Aki: I walked around looking at your posters. I want to ask each group to report.
What did you discuss at the end of yesterday's class?
Group A: Like most groups we generated a variety of methods to derive the proof of the area of a trapezoid. In going through each of these we started to discover. As we went through these it was hard to see... one of the things we seemed to discover. This type of activity could be used in a 5th grade, 9th grade, 11th grade classroom depending on level of depth. So you could decide what type of questions to ask.
Aki: Consider when you slide the top base of trapezoid to make a rectangle or parallelogram. Does sliding change the area? Is that appropriate for a 5th grade classroom?

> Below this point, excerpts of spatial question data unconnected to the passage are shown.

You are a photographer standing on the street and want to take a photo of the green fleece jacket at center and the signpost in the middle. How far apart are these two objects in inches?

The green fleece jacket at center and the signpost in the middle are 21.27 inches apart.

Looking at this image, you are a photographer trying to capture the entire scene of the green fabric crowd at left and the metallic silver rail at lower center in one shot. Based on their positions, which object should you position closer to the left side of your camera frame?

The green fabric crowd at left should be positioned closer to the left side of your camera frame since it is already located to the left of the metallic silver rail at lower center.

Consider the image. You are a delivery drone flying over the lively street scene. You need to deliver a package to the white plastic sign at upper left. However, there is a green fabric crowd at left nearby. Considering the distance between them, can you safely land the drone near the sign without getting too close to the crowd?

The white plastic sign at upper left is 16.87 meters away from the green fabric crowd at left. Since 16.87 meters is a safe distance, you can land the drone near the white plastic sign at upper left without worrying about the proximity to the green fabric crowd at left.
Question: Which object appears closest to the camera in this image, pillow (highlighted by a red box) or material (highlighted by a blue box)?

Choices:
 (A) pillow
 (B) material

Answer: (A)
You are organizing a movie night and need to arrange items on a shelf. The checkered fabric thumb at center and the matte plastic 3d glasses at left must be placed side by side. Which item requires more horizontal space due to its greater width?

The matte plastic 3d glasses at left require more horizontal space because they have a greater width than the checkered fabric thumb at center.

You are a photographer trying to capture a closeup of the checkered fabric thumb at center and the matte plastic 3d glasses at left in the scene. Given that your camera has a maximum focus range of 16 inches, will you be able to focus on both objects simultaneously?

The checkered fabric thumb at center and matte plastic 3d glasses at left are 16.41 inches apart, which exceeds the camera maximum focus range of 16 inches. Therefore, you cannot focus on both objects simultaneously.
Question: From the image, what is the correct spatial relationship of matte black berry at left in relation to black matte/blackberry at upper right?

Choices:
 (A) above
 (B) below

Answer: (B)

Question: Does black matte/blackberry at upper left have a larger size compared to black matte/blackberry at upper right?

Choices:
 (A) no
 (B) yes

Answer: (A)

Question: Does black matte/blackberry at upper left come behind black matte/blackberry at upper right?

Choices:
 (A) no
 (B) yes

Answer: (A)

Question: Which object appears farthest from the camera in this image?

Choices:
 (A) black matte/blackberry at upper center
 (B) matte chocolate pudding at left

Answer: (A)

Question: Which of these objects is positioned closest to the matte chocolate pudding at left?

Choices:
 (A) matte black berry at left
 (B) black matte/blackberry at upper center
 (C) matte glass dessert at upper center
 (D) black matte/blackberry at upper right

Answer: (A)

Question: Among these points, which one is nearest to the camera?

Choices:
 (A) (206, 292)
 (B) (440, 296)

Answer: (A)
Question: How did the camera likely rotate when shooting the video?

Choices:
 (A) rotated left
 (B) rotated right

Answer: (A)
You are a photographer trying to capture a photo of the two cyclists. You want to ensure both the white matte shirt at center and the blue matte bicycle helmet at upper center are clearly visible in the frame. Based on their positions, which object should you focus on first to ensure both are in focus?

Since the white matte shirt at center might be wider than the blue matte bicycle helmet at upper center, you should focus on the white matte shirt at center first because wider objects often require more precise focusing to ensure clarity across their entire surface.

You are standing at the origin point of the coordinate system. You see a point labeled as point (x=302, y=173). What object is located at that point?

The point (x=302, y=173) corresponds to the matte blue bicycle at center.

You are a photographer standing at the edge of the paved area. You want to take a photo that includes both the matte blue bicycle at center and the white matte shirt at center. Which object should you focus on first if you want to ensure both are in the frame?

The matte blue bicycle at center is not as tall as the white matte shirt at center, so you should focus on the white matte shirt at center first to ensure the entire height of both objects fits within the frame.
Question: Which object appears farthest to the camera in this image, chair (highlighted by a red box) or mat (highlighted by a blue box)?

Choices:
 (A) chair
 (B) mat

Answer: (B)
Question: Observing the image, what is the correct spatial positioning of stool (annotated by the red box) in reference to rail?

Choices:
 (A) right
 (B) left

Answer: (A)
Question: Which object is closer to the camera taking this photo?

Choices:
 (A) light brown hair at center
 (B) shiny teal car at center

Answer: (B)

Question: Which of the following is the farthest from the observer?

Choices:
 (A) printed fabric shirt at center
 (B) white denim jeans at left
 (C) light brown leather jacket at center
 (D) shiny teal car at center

Group B: There was a lot of variety of solutions. Even though each table had a bunch, the other tables presented ones we hadn't thought of. Some solutions were grouped by solution method. Others categorized solutions based on immediate previous knowledge. for example areas of parallelograms or whether they were based on much earlier techniques. There were different ways of looking at how to group the answers and how to move through these to help students develop a global and more sophisticated level of understanding.
Group C: I would estimate that we went through a very similar process. What was interesting when we were trying to pick the 3 or 4 models to present to the whole group - we had a lot of ideas of which ones were the clearest or which would take the kids where we want them to go. The experiences we were having as teachers mirrored what the kids would go through themselves. We need to remember that flexibility.
Aki: Some methods generalize. Others don't.
One method involved extending the non-parallel sides to make a large triangle. Big one = .5*b1(h + x). The other triangle = .5*b2*x. So we subtract to get the area of the trap.
You can't get rid of the x's algebraically, but if you notice the triangles are similar you can get the desired formula. h/(h+x) = B2/B1
Should we categorize? Or should the students categorize?
Aki: Deriving the formula and finding the area are different. Some students find the area via counting - but that doesn't generalize to finding the formula.
Question 3) How to facilitate discussion. How can students really appreciate someone else's method? What kind of ideas? Of course there are many.
We start with having them recognize what area is from their experiences of rectangle and triangle - to help them find area of trapezoid.
We can remind them when we were doing the previous problem of parallelogram and triangle we had done them by putting things together or taking them apart. Maybe we could invoke what we've done before in a slightly different way to get at this.
Or we could simply transform this shape into another shape. (Draw line from vertex through midpoint of opposite side to reflect triangle part to make a triangle.)
3 basic methods - add things to diagram.
Take things away
Which might be easy for students to figure out?
Group D: We had some methods that didn't generalize. That might be interesting for students to make a trapezoid where a particular method doesn't work.
To teach math, we need to look at all of these possibilities.
Help students develop problem solving strategies.
- Minimize the number of cuts.
- List available previous knowledge that might be able to help derive the formula.
Better to use rectangle > parallelogram > triangle > to find area of trapezoid
How can we save our effort? Which method might be more efficient? Students have already known that triangles with same base and same height have same area.
Draw line parallel from one vertex parallel to diagonal of trap. Use property that students know: that triangles with the same base and same height have same area.
Aki: If you really expect students to think, you should be very, very mean. The process is better when you use rectangle > parallelogram > triangle > to find area of trapezoid. This process is very important for students - as it relates to their progress in future math
Note: The formula for trapezoid works for parallelogram, rectangle, and square.
Can we generalize the area of a trapezoid method this to arbitrary quadrilaterals? Yes - divide it into two triangles (whose height isn't necessarily the same)
Aki then introduced Monday's problem.